Activity:
From the entries below, report how many lines contain the string "согласование". Only the number is wanted.

Stored data:
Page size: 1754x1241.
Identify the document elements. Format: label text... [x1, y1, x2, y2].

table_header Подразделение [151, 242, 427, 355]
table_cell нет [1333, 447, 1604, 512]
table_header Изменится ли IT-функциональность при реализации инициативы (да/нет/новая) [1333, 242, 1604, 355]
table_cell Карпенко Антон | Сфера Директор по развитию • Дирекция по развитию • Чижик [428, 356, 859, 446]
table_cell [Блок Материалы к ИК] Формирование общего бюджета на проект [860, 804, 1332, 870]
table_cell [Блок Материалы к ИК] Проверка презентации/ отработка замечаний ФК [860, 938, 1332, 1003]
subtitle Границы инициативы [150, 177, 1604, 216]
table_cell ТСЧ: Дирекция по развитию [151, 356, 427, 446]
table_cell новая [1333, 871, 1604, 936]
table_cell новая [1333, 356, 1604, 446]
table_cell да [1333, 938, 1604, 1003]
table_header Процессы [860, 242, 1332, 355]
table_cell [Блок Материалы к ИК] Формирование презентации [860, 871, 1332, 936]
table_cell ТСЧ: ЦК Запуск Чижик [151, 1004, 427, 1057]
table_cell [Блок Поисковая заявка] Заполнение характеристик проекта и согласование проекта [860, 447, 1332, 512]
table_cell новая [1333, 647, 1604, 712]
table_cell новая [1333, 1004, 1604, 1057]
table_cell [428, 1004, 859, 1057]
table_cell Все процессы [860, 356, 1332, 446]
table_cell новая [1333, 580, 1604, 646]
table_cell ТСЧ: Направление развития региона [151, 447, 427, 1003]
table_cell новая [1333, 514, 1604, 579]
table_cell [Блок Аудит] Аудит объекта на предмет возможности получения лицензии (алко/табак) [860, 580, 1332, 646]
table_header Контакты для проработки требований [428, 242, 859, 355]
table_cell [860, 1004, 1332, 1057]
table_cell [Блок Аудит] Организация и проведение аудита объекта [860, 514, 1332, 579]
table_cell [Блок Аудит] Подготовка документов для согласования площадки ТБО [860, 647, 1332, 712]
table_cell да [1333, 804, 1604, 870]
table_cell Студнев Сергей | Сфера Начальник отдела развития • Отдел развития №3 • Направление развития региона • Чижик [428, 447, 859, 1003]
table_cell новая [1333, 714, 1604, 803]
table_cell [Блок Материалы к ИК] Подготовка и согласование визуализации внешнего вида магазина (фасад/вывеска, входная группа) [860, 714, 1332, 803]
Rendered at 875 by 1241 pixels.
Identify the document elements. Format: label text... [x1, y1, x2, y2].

Output below:
2